ABOUT THIS TASK.
In the listing below, how many lines contain "middle"? Answer with the number alone.

================

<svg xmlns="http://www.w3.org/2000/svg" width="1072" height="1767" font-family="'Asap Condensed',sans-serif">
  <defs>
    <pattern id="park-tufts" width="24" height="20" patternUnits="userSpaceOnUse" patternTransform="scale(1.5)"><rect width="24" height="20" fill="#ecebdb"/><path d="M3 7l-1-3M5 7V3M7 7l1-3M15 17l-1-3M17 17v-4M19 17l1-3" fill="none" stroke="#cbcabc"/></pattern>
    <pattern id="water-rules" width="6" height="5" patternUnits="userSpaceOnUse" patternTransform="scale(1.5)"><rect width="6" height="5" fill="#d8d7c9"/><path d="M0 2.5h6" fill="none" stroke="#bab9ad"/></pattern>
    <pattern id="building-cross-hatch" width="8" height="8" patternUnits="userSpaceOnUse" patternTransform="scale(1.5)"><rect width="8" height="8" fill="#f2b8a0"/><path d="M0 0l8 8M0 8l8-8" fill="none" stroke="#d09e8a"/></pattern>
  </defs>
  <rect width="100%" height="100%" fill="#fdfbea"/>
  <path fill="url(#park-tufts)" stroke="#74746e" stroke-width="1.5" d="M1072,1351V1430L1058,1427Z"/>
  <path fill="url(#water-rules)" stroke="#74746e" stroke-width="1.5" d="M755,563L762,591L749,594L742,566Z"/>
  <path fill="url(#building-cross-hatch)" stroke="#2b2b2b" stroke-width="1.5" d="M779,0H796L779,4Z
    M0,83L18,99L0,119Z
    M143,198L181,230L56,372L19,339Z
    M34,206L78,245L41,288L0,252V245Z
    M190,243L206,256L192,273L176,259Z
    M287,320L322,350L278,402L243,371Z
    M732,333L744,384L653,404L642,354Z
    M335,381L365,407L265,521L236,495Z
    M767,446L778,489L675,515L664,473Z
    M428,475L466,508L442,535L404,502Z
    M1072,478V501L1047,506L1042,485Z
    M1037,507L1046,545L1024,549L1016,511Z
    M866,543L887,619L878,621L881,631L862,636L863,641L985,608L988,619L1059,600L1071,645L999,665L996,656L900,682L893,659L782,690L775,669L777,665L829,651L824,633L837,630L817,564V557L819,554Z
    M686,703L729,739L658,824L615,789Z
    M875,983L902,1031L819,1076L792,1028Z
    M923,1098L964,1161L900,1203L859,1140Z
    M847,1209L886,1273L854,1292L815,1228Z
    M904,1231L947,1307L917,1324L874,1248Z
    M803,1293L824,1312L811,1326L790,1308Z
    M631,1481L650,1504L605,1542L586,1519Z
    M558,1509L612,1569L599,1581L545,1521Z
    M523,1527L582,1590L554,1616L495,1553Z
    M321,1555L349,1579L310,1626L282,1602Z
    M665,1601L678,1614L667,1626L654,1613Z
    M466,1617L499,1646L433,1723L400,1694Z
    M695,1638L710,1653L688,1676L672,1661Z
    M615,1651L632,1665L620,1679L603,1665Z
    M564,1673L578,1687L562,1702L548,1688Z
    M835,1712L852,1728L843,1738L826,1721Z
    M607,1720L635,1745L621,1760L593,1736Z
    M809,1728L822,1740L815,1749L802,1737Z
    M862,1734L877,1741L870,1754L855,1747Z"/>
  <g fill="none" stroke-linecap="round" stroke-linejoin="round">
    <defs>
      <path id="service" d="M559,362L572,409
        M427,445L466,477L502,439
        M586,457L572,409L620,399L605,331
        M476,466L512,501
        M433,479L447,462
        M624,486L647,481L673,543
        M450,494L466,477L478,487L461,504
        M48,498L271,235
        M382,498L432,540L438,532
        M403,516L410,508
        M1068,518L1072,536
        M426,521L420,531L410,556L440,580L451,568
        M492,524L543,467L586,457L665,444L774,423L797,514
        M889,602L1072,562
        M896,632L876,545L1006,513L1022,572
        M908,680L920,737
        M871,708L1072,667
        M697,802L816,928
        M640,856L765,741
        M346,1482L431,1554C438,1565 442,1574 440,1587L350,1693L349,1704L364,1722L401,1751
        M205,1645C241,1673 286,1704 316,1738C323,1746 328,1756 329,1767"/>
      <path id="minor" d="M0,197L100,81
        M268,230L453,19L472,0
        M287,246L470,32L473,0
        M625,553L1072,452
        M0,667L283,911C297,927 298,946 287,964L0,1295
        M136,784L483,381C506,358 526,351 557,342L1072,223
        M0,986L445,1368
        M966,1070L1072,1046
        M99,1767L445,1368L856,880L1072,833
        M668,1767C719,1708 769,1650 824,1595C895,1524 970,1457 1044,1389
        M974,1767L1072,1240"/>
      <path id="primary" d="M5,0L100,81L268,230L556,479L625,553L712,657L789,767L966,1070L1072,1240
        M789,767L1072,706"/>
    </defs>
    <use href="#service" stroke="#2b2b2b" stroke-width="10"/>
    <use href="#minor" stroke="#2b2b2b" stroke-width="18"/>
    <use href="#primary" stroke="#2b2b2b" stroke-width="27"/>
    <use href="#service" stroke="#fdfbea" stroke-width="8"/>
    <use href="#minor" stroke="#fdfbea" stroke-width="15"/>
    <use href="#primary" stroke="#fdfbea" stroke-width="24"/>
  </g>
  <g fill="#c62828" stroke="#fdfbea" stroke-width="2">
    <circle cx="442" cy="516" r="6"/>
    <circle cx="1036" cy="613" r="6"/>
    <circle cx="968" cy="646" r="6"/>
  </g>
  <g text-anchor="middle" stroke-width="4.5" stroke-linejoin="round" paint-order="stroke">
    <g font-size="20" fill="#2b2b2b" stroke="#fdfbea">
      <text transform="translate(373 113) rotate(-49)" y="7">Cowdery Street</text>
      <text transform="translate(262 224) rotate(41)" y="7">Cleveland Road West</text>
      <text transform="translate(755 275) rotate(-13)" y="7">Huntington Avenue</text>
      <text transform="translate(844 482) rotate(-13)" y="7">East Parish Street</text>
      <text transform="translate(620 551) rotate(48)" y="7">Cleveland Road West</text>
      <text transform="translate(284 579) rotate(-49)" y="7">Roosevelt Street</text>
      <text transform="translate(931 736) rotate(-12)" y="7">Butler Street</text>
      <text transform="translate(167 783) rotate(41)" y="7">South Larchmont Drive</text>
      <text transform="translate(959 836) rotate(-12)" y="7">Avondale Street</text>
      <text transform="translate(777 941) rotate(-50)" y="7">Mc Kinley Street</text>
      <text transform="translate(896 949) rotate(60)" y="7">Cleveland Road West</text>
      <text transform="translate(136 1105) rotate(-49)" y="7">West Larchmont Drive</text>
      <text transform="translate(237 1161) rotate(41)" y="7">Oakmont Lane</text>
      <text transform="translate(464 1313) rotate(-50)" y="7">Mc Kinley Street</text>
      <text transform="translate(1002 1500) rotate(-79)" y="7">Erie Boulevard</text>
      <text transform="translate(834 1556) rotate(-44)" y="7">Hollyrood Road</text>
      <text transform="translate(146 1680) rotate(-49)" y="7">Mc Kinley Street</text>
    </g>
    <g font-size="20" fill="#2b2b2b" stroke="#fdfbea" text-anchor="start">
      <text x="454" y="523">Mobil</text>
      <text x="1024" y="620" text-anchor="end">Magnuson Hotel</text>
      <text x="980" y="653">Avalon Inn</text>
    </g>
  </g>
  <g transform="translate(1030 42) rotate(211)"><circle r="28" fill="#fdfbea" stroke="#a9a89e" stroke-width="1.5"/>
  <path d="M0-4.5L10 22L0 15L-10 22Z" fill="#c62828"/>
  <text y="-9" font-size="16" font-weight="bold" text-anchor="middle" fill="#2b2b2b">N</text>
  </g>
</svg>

================

TASK RESPONSE.
2